Lots of c# unit tests I see build up a set of abstract base classes to allow for things like setting up common environments and handling common startup and teardown tasks. This is never a good approach, in my opinion, and can lead to some difficult workarounds due to the high level of coupling this implies.

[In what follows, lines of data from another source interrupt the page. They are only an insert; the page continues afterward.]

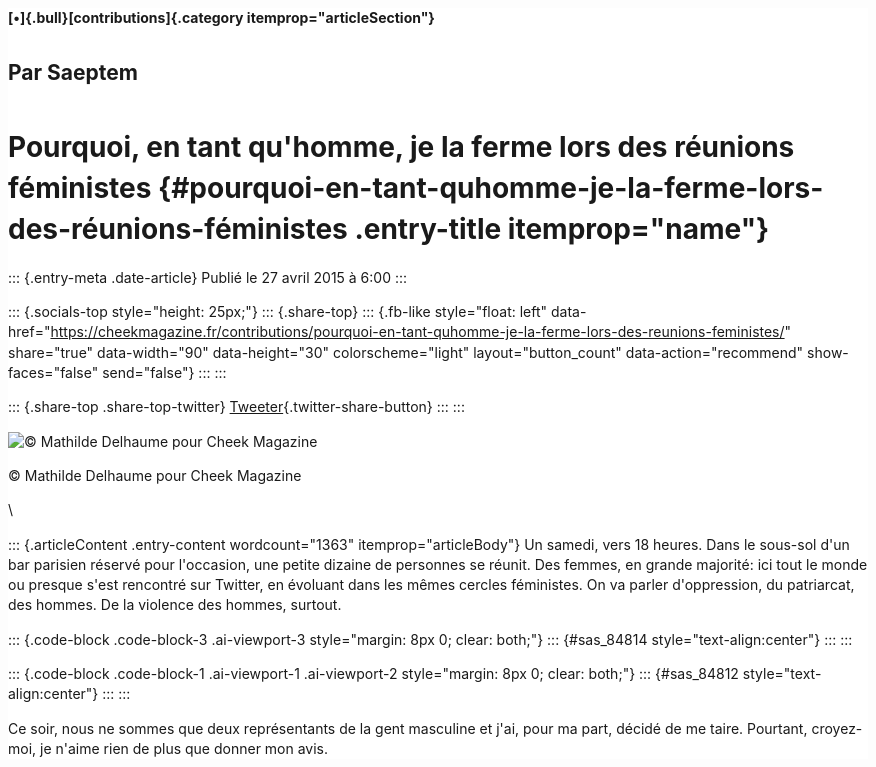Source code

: #### [•]{.bull}[contributions]{.category itemprop="articleSection"}

Par Saeptem
-----------

Pourquoi, en tant qu\'homme, je la ferme lors des réunions féministes {#pourquoi-en-tant-quhomme-je-la-ferme-lors-des-réunions-féministes .entry-title itemprop="name"}
=====================================================================

::: {.entry-meta .date-article}
Publié le 27 avril 2015 à 6:00
:::

::: {.socials-top style="height: 25px;"}
::: {.share-top}
::: {.fb-like style="float: left" data-href="https://cheekmagazine.fr/contributions/pourquoi-en-tant-quhomme-je-la-ferme-lors-des-reunions-feministes/" share="true" data-width="90" data-height="30" colorscheme="light" layout="button_count" data-action="recommend" show-faces="false" send="false"}
:::
:::

::: {.share-top .share-top-twitter}
[Tweeter](https://twitter.com/share?url=https://cheekmagazine.fr/contributions/pourquoi-en-tant-quhomme-je-la-ferme-lors-des-reunions-feministes/&text=Pourquoi%2C+en+tant+qu%27homme%2C+je+la+ferme+lors+des+r%C3%A9unions+f%C3%A9ministes+){.twitter-share-button}
:::
:::

![© Mathilde Delhaume pour Cheek
Magazine](https://cheekmagazine.fr/wp-content/uploads/2015/04/ContribSaeptemWEB1-610x343.jpg)

© Mathilde Delhaume pour Cheek Magazine

\

::: {.articleContent .entry-content wordcount="1363" itemprop="articleBody"}
Un samedi, vers 18 heures. Dans le sous-sol d'un bar parisien réservé
pour l'occasion, une petite dizaine de personnes se réunit. Des femmes,
en grande majorité: ici tout le monde ou presque s'est rencontré sur
Twitter, en évoluant dans les mêmes cercles féministes. On va parler
d'oppression, du patriarcat, des hommes. De la violence des hommes,
surtout.

::: {.code-block .code-block-3 .ai-viewport-3 style="margin: 8px 0; clear: both;"}
::: {#sas_84814 style="text-align:center"}
:::
:::

::: {.code-block .code-block-1 .ai-viewport-1 .ai-viewport-2 style="margin: 8px 0; clear: both;"}
::: {#sas_84812 style="text-align:center"}
:::
:::

Ce soir, nous ne sommes que deux représentants de la gent masculine et
j'ai, pour ma part, décidé de me taire. Pourtant, croyez-moi, je n'aime
rien de plus que donner mon avis.
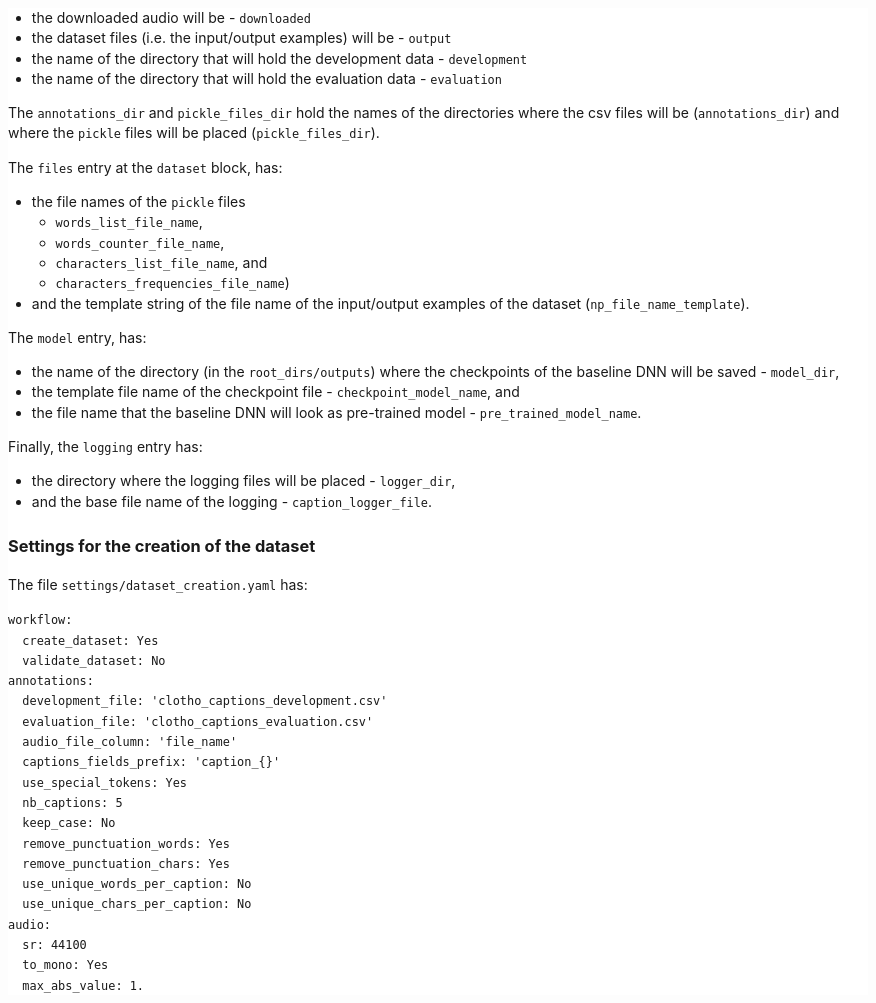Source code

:   * the downloaded audio will be - `downloaded`
  * the dataset files (i.e. the input/output examples) will be - `output`
  * the name of the directory that will hold the development data - `development`
  * the name of the directory that will hold the evaluation data - `evaluation`
  
The `annotations_dir` and `pickle_files_dir` hold the names of the directories where the
csv files will be (`annotations_dir`) and where the `pickle` files will be placed (`pickle_files_dir`).

The `files` entry at the `dataset` block, has:
 
  * the file names of the `pickle` files
    * `words_list_file_name`,
    * `words_counter_file_name`,
    * `characters_list_file_name`, and
    * `characters_frequencies_file_name`) 
  * and the template string of the file name of the input/output examples of the dataset
  (`np_file_name_template`). 

The `model` entry, has:

  * the name of the directory (in the `root_dirs/outputs`) where the checkpoints of the
  baseline DNN will be saved - `model_dir`,
  * the template file name of the checkpoint file - `checkpoint_model_name`, and
  * the file name that the baseline DNN will look as pre-trained model - `pre_trained_model_name`.
  
Finally, the `logging` entry has: 

  * the directory where the logging files will be placed - `logger_dir`, 
  * and the base file name of the logging - `caption_logger_file`. 

### Settings for the creation of the dataset

The file `settings/dataset_creation.yaml` has: 

    workflow:
      create_dataset: Yes
      validate_dataset: No
    annotations:
      development_file: 'clotho_captions_development.csv'
      evaluation_file: 'clotho_captions_evaluation.csv'
      audio_file_column: 'file_name'
      captions_fields_prefix: 'caption_{}'
      use_special_tokens: Yes
      nb_captions: 5
      keep_case: No
      remove_punctuation_words: Yes
      remove_punctuation_chars: Yes
      use_unique_words_per_caption: No
      use_unique_chars_per_caption: No
    audio:
      sr: 44100
      to_mono: Yes
      max_abs_value: 1.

NUnit has a better approach by allowing a text fixture or method to be decorated with a custom attribute that allows code to be run before and/or after all the tests in that test fixture or just the one affected test method.


using NUnit.Framework;

[TestFixture]
[CommonTestHousekeeping]
public class ExampleTest
{
	[Test]
	public void Example_Must_Do_Housekeeping_First()
	{
		... 
	}
}


using NUnit.Framework;

... 

[AttributeUsage(AttributeTargets.Method | AttributeTargets.Class | AttributeTargets.Assembly, AllowMultiple = true)]
public class CommonTestHousekeepingAttribute : Attribute, ITestAction
{
	public ActionTargets Targets
	{
		get { return ActionTargets.Default; }
	}

	public void BeforeTest(TestDetails testDetails)
	{
        // do stuff here 
		// ...
		
		if (NotAbleToDoTheThingIWasSupposedToDo)
		{
			// report an error back to the NUnit framework
			throw new ApplicationException("Could not do the thing");
		}
	}

	public void AfterTest(TestDetails testDetails)
	{
        // do stuff here 
		// ...
	}
}


Now rather than having all that coupling to a base class, if you decide your test no longer needs the housekeeping, you remove the attribute and nothing else changes.